The depreciation has prompted a sharp decline in imports of foreign exchange and foreign currency, and in some cases, has caused a sharp rise in domestic savings.
The government has blamed the devaluation on its foreign exchange policy, and has been calling for a re-evaluation of the Indonesian currency.
It says it has been the main cause of the currency’s decline.
But economists say that the currency crisis has been caused in large part by the country’s high foreign exchange reserves.
To boost exports, the government has set up a foreign exchange fund that has been largely run by banks.
In exchange for a currency that is more stable, the foreign exchange reserve has fallen from US$2.5 trillion in 2016 to US.$1.2 trillion in 2018, according to data from the Bank of Indonesia.
The fund is expected to close on March 27.
But the government says it will only invest US$500 million of its foreign currency reserves at the end of this month.

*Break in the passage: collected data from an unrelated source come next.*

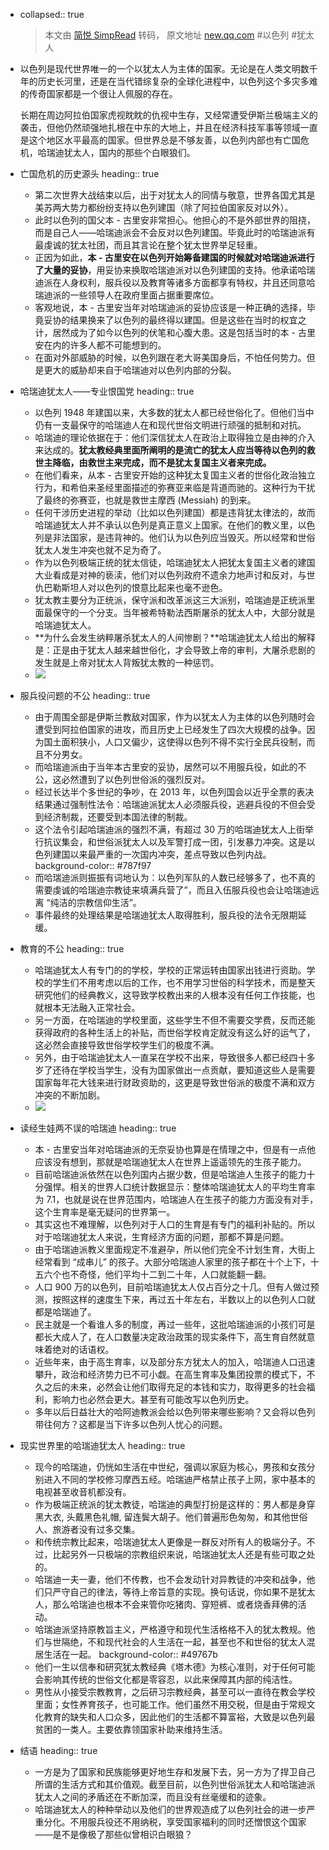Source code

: - collapsed:: true
  > 本文由 [简悦 SimpRead](http://ksria.com/simpread/) 转码， 原文地址 [new.qq.com](https://new.qq.com/omn/20210304/20210304A0CMH000.html) #以色列 #犹太人
- 以色列是现代世界唯一的一个以犹太人为主体的国家。无论是在人类文明数千年的历史长河里，还是在当代错综复杂的全球化进程中，以色列这个多灾多难的传奇国家都是一个很让人佩服的存在。
  
  长期在周边阿拉伯国家虎视眈眈的仇视中生存，又经常遭受伊斯兰极端主义的袭击，但他仍然顽强地扎根在中东的大地上，并且在经济科技军事等领域一直是这个地区水平最高的国家。但世界总是不够友善，以色列内部也有亡国危机，哈瑞迪犹太人，国内的那些个白眼狼们。
- 亡国危机的历史源头
  heading:: true
	- 第二次世界大战结束以后，出于对犹太人的同情与敬意，世界各国尤其是美苏两大势力都纷纷支持以色列建国（除了阿拉伯国家反对以外）。
	- 此时以色列的国父本 - 古里安非常担心。他担心的不是外部世界的阻挠，而是自己人——哈瑞迪派会不会反对以色列建国。毕竟此时的哈瑞迪派有最虔诚的犹太社团，而且其言论在整个犹太世界举足轻重。
	- 正因为如此，**本 - 古里安在以色列开始筹备建国的时候就对哈瑞迪派进行了大量的妥协**，用妥协来换取哈瑞迪派对以色列建国的支持。他承诺哈瑞迪派在人身权利，服兵役以及教育等诸多方面都享有特权，并且还同意哈瑞迪派的一些领导人在政府里面占据重要席位。
	- 客观地说，本 - 古里安当年对哈瑞迪派的妥协应该是一种正确的选择，毕竟妥协的结果换来了以色列的最终得以建国。但是这些在当时的权宜之计，居然成为了如今以色列的伏笔和心腹大患。这是包括当时的本 - 古里安在内的许多人都不可能想到的。
	- 在面对外部威胁的时候，以色列跟在老大哥美国身后，不怕任何势力。但是更大的威胁却来自于哈瑞迪对以色列内部的分裂。
- 哈瑞迪犹太人——专业恨国党
  heading:: true
	- 以色列 1948 年建国以来，大多数的犹太人都已经世俗化了。但他们当中仍有一支最保守的哈瑞迪人在和现代世俗文明进行顽强的抵制和对抗。
	- 哈瑞迪的理论依据在于：他们深信犹太人在政治上取得独立是由神的介入来达成的。**犹太教经典里面所阐明的是流亡的犹太人应当等待以色列的救世主降临，由救世主来完成，而不是犹太复国主义者来完成。**
	- 在他们看来，从本 - 古里安开始的这种犹太复国主义者的世俗化政治独立行为，和希伯来圣经里面描述的弥赛亚来临是背道而驰的。这种行为干扰了最终的弥赛亚，也就是救世主摩西 (Messiah) 的到来。
	- 任何干涉历史进程的举动（比如以色列建国）都是违背犹太律法的，故而哈瑞迪犹太人并不承认以色列是真正意义上国家。在他们的教义里，以色列是非法国家，是违背神的。他们认为以色列应当毁灭。所以经常和世俗犹太人发生冲突也就不足为奇了。
	- 作为以色列极端正统的犹太信徒，哈瑞迪犹太人把犹太复国主义者的建国大业看成是对神的亵渎，他们对以色列政府不遗余力地声讨和反对，与世仇巴勒斯坦人对以色列的恨意比起来也毫不逊色。
	- 犹太教主要分为正统派，保守派和改革派这三大派别，哈瑞迪是正统派里面最保守的一个分支。当年被希特勒法西斯屠杀的犹太人中，大部分就是哈瑞迪犹太人。
	- **为什么会发生纳粹屠杀犹太人的人间惨剧？**哈瑞迪犹太人给出的解释是：正是由于犹太人越来越世俗化，才会导致上帝的审判，大屠杀悲剧的发生就是上帝对犹太人背叛犹太教的一种惩罚。
	- ![](http://inews.gtimg.com/newsapp_bt/0/13240436983/1000)
- 服兵役问题的不公
  heading:: true
	- 由于周围全部是伊斯兰教敌对国家，作为以犹太人为主体的以色列随时会遭受到阿拉伯国家的进攻，而且历史上已经发生了四次大规模的战争。因为国土面积狭小，人口又偏少，这使得以色列不得不实行全民兵役制，而且不分男女。
	- 而哈瑞迪派由于当年本古里安的妥协，居然可以不用服兵役，如此的不公，这必然遭到了以色列世俗派的强烈反对。
	- 经过长达半个多世纪的争吵，在 2013 年，以色列国会以近乎全票的表决结果通过强制性法令：哈瑞迪派犹太人必须服兵役，逃避兵役的不但会受到经济制裁，还要受到本国法律的制裁。
	- 这个法令引起哈瑞迪派的强烈不满，有超过 30 万的哈瑞迪犹太人上街举行抗议集会，和世俗派犹太人以及军警打成一团，引发暴力冲突。这是以色列建国以来最严重的一次国内冲突，差点导致以色列内战。
	  background-color:: #787f97
	- 而哈瑞迪派则振振有词地认为：以色列军队的人数已经够多了，也不真的需要虔诚的哈瑞迪宗教徒来填满兵营了”，而且入伍服兵役也会让哈瑞迪远离 “纯洁的宗教信仰生活”。
	- 事件最终的处理结果是哈瑞迪犹太人取得胜利，服兵役的法令无限期延缓。
- 教育的不公
  heading:: true
	- 哈瑞迪犹太人有专门的的学校，学校的正常运转由国家出钱进行资助。学校的学生们不用考虑以后的工作，也不用学习世俗的科学技术，而是整天研究他们的经典教义，这导致学校教出来的人根本没有任何工作技能，也就根本无法融入正常社会。
	- 另一方面，在哈瑞迪的学校里面，这些学生不但不需要交学费，反而还能获得政府的各种生活上的补贴，而世俗学校肯定就没有这么好的运气了，这必然会直接导致世俗学校学生们的极度不满。
	- 另外，由于哈瑞迪犹太人一直呆在学校不出来，导致很多人都已经四十多岁了还待在学校当学生，没有为国家做出一点贡献，要知道这些人是需要国家每年花大钱来进行财政资助的，这更是导致世俗派的极度不满和双方冲突的不断加剧。
	- ![](http://inews.gtimg.com/newsapp_bt/0/13240436959/1000)
- 读经生娃两不误的哈瑞迪
  heading:: true
	- 本 - 古里安当年对哈瑞迪派的无奈妥协也算是在情理之中，但是有一点他应该没有想到，那就是哈瑞迪犹太人在世界上遥遥领先的生孩子能力。
	- 目前哈瑞迪派依然在以色列国内占据少数，但是哈瑞迪人生孩子的能力十分强悍。相关的世界人口统计数据显示：整体哈瑞迪犹太人的平均生育率为 7.1，也就是说在世界范围内，哈瑞迪人在生孩子的能力方面没有对手，这个生育率是毫无疑问的世界第一。
	- 其实这也不难理解，以色列对于人口的生育是有专门的福利补贴的。所以对于哈瑞迪犹太人来说，生育经济方面的问题，那都不算是问题。
	- 由于哈瑞迪派教义里面规定不准避孕，所以他们完全不计划生育，大街上经常看到 “成串儿” 的孩子。大部分哈瑞迪人家里的孩子都在十个上下，十五六个也不奇怪，他们平均十二到二十年，人口就能翻一翻。
	- 人口 900 万的以色列，目前哈瑞迪犹太人仅占百分之十几。但有人做过预测，按照这样的速度生下来，再过五十年左右，半数以上的以色列人口就都是哈瑞迪了。
	- 民主就是一个看谁人多的制度，再过一些年，这批哈瑞迪派的小孩们可是都长大成人了，在人口数量决定政治政策的现实条件下，高生育自然就意味着绝对的话语权。
	- 近些年来，由于高生育率，以及部分东方犹太人的加入，哈瑞迪人口迅速攀升，政治和经济势力已不可小觑。在高生育率及集团投票的模式下，不久之后的未来，必然会让他们取得充足的本钱和实力，取得更多的社会福利，影响力也必然会更大。甚至有可能改写以色列历史。
	- 多年以后日益壮大的哈阿迪教派会给以色列带来哪些影响？又会将以色列带往何方？这都是当下许多以色列人忧心的问题。
- 现实世界里的哈瑞迪犹太人
  heading:: true
	- 现今的哈瑞迪，仍恍如生活在中世纪，强调以家庭为核心，男孩和女孩分别进入不同的学校修习摩西五经。哈瑞迪严格禁止孩子上网，家中基本的电视甚至收音机都没有。
	- 作为极端正统派的犹太教徒，哈瑞迪的典型打扮是这样的：男人都是身穿黑大衣, 头戴黑色礼帽, 留连鬓大胡子。他们普遍形色匆匆，和其他世俗人、旅游者没有过多交集。
	- 和传统宗教比起来，哈瑞迪犹太人更像是一群反对所有人的极端分子。不过，比起另外一只极端的宗教组织来说，哈瑞迪犹太人还是有些可取之处的。
	- 哈瑞迪一夫一妻，他们不传教，也不会发动针对异教徒的冲突和战争，他们只严守自己的律法，等待上帝旨意的实现。换句话说，你如果不是犹太人，那么哈瑞迪也根本不会来管你吃猪肉、穿短裤、或者烧香拜佛的活动。
	- 哈瑞迪派坚持原教旨主义，严格遵守和现代生活格格不入的犹太教规。他们与世隔绝，不和现代社会的人生活在一起，甚至也不和世俗的犹太人混居生活在一起。
	  background-color:: #49767b
	- 他们一生以信奉和研究犹太教经典《塔木德》为核心准则，对于任何可能会影响其传统的世俗文化都是零容忍，以此来保障其内部的纯洁性。
	- 男性从小接受宗教教育，之后研习宗教经典，甚至可以一直待在教会学校里面；女性养育孩子，也可能工作。他们虽然不用交税，但是由于常规文化教育的缺失和人口众多，因此他们的生活都不算富裕，大致是以色列最贫困的一类人。主要依靠领国家补助来维持生活。
- 结语
  heading:: true
	- 一方是为了国家和民族能够更好地生存和发展下去，另一方为了捍卫自己所谓的生活方式和其价值观。截至目前，以色列世俗派犹太人和哈瑞迪派犹太人之间的矛盾还在不断加深，而且没有丝毫缓和的迹象。
	- 哈瑞迪犹太人的种种举动以及他们的世界观造成了以色列社会的进一步严重分化。不用服兵役还不用纳税，享受国家福利的同时还憎恨这个国家——是不是像极了那些似曾相识白眼狼？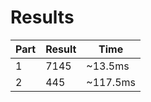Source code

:# Results

| Part | Result | Time |
| --- | --- | --- |
| 1 | 7145 | ~13.5ms |
| 2 | 445 | ~117.5ms |
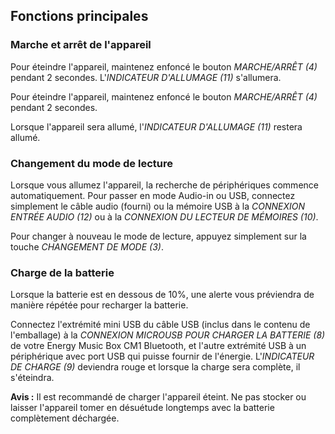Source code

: ## Fonctions principales

### Marche et arrêt de l'appareil

Pour éteindre l'appareil, maintenez enfoncé le bouton *MARCHE/ARRÊT (4)* pendant 2 secondes. L'*INDICATEUR D'ALLUMAGE (11)* s'allumera.

Pour éteindre l'appareil, maintenez enfoncé le bouton *MARCHE/ARRÊT (4)* pendant 2 secondes.

Lorsque l'appareil sera allumé, l'*INDICATEUR D'ALLUMAGE (11)* restera allumé.

### Changement du mode de lecture

Lorsque vous allumez l'appareil, la recherche de périphériques commence automatiquement.   Pour passer en mode Audio-in ou USB, connectez simplement le câble audio (fourni) ou la mémoire USB à la *CONNEXION ENTRÉE AUDIO (12)* ou à la *CONNEXION DU LECTEUR DE MÉMOIRES (10)*.

Pour changer à nouveau le mode de lecture, appuyez simplement sur la touche *CHANGEMENT DE MODE (3)*.

### Charge de la batterie

Lorsque la batterie est en dessous de 10%, une alerte vous préviendra de manière répétée pour recharger la batterie. 

Connectez l'extrémité mini USB du câble USB (inclus dans le contenu de l'emballage) à la *CONNEXION MICROUSB POUR CHARGER LA BATTERIE (8)* de votre Energy Music Box CM1 Bluetooth, et l'autre extrémité USB à un périphérique avec port USB qui puisse fournir de l'énergie. L'*INDICATEUR DE CHARGE (9)* deviendra rouge et lorsque la charge sera complète, il s'éteindra.



**Avis :** Il est recommandé de charger l'appareil éteint.  Ne pas stocker ou laisser l'appareil tomer en désuétude longtemps avec la batterie complètement déchargée.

The Indonesian foreign exchange rate is also expected to fall to around US$0.8 per euro in the coming days, according a report from Nomura Securities.
The central bank is now holding a foreign currency reserve at US$6.5 billion.
Analysts say the currency has had a big effect on the economy, with exports to Asia’s second-largest economy down by nearly 40 percent from a year earlier.
It’s been the most damaging blow to the country, which relies on oil and other natural resources for much of its economy, and is seen as a major market for Chinese investment.